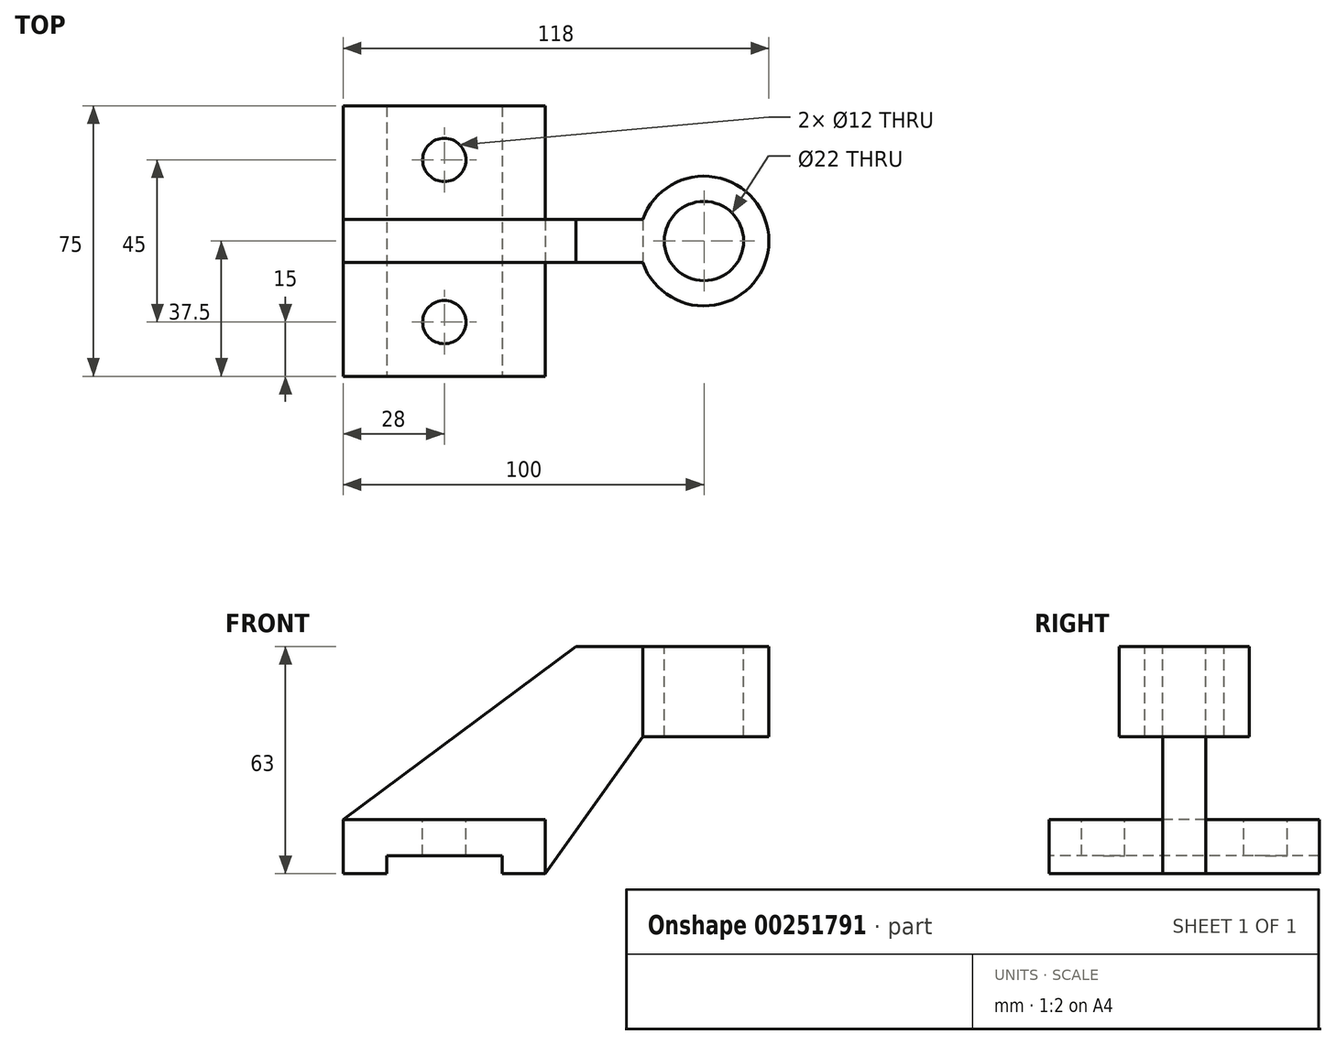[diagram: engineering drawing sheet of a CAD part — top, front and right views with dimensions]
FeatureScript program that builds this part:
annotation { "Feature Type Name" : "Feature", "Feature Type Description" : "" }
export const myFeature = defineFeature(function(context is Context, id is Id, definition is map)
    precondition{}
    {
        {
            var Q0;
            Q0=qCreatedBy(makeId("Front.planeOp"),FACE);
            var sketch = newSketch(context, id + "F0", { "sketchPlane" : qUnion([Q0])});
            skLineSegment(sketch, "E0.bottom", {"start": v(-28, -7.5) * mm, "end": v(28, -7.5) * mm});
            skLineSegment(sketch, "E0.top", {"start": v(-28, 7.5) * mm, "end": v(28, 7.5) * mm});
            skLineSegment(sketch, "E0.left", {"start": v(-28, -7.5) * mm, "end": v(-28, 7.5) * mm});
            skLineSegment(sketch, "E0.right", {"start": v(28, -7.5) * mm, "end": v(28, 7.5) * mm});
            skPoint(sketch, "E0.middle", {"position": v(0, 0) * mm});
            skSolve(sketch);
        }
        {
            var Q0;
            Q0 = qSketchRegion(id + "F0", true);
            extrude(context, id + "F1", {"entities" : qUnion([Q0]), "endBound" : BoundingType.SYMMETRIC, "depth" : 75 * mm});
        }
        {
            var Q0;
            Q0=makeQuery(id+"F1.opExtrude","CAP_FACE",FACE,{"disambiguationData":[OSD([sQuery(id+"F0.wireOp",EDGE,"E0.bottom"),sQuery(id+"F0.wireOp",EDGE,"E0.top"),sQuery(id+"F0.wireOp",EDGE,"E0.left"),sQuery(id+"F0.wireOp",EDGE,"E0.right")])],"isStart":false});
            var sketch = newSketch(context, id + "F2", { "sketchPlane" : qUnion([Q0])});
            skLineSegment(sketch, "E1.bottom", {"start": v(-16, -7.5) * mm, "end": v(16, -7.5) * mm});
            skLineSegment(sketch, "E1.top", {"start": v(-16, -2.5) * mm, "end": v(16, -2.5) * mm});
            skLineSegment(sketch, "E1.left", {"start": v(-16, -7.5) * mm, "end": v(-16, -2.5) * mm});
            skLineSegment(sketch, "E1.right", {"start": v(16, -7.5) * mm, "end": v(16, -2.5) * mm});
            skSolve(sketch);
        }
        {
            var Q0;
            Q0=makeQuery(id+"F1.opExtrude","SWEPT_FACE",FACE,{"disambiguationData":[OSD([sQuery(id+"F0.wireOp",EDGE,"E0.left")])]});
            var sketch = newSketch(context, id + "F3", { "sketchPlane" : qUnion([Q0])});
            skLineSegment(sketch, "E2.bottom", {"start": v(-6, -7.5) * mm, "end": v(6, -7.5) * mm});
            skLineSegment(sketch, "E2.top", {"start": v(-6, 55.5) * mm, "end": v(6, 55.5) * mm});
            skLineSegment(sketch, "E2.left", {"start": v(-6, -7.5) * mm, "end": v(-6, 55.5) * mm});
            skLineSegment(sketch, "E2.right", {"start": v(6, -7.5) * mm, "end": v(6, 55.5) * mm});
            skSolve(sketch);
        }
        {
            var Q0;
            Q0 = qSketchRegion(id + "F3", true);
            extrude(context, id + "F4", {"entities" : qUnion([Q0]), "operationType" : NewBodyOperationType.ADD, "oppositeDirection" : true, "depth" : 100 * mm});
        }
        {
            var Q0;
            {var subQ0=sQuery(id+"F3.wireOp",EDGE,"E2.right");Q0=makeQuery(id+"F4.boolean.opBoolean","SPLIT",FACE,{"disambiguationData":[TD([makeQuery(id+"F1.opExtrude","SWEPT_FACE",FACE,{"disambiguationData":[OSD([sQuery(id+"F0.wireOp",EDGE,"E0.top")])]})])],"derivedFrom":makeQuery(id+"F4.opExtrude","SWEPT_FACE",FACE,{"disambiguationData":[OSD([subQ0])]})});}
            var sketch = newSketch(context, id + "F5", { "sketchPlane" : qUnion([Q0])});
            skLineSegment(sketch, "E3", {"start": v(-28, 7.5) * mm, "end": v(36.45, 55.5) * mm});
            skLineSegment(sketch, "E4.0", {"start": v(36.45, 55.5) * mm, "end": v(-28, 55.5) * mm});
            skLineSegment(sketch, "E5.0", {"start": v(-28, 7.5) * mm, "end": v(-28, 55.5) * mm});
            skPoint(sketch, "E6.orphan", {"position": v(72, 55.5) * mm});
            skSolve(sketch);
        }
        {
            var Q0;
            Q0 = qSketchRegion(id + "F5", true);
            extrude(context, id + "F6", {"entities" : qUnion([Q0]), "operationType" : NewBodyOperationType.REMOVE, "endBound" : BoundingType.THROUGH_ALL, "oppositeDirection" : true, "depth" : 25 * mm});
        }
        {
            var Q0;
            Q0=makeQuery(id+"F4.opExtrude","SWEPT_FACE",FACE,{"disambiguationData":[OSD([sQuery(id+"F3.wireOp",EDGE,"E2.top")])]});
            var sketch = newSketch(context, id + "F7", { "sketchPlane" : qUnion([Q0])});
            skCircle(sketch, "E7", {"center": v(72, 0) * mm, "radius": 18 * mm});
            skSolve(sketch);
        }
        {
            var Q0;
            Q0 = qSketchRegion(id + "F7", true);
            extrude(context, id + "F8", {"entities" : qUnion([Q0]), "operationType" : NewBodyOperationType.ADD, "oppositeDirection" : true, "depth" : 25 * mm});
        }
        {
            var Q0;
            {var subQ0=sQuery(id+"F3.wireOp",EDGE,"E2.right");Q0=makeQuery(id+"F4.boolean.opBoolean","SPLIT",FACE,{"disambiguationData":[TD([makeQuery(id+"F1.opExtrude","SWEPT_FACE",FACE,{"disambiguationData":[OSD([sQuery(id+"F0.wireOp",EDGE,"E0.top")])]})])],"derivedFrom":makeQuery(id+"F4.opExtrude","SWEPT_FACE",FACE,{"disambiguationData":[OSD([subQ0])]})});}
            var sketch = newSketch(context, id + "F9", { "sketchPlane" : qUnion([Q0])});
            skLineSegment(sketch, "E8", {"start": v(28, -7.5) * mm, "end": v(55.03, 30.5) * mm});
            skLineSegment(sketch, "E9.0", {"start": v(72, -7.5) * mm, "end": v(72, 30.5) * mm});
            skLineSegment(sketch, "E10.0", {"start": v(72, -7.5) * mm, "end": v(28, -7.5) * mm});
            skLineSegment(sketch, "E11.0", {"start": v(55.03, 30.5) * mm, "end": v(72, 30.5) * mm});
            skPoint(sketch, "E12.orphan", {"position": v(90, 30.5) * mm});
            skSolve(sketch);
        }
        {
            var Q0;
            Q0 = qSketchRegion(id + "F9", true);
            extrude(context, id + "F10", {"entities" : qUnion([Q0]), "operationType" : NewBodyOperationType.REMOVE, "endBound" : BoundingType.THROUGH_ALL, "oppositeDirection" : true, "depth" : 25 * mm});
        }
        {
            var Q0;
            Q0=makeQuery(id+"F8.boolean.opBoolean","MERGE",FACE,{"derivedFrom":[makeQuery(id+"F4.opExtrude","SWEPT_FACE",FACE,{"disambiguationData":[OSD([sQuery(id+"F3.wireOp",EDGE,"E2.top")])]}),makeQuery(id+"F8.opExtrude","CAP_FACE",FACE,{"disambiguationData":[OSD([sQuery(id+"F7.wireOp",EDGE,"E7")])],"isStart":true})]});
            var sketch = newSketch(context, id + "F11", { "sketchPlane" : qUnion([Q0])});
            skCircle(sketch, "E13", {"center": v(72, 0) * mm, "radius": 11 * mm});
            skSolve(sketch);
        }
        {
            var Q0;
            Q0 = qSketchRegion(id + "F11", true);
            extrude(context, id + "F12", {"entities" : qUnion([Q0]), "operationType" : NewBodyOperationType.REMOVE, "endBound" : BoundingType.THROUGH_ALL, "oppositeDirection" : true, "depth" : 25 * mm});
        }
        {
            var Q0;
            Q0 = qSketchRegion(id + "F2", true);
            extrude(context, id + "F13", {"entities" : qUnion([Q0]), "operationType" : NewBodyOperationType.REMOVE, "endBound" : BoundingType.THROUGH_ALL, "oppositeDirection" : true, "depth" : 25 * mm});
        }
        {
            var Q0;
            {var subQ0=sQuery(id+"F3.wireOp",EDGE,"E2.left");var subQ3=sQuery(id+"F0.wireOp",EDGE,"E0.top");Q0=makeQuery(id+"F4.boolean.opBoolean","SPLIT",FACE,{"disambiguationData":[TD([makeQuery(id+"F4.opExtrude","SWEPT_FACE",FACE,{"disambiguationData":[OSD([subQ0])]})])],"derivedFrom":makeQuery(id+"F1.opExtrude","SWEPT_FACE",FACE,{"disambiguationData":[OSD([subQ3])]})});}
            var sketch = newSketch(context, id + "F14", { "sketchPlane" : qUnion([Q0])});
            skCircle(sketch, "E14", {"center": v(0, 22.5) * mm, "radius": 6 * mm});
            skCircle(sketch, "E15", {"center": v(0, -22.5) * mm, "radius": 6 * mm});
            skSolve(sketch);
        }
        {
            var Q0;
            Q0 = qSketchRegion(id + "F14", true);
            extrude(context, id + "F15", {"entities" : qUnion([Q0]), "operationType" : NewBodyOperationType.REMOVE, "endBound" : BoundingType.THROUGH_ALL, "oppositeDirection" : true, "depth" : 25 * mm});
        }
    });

> AIM OF THE TASK
Keep only the lines in the entries above that contain the string "sketchPlane", treating uppercase and lowercase as different.

> REPLY
            var sketch = newSketch(context, id + "F0", { "sketchPlane" : qUnion([Q0])});
            var sketch = newSketch(context, id + "F2", { "sketchPlane" : qUnion([Q0])});
            var sketch = newSketch(context, id + "F3", { "sketchPlane" : qUnion([Q0])});
            var sketch = newSketch(context, id + "F5", { "sketchPlane" : qUnion([Q0])});
            var sketch = newSketch(context, id + "F7", { "sketchPlane" : qUnion([Q0])});
            var sketch = newSketch(context, id + "F9", { "sketchPlane" : qUnion([Q0])});
            var sketch = newSketch(context, id + "F11", { "sketchPlane" : qUnion([Q0])});
            var sketch = newSketch(context, id + "F14", { "sketchPlane" : qUnion([Q0])});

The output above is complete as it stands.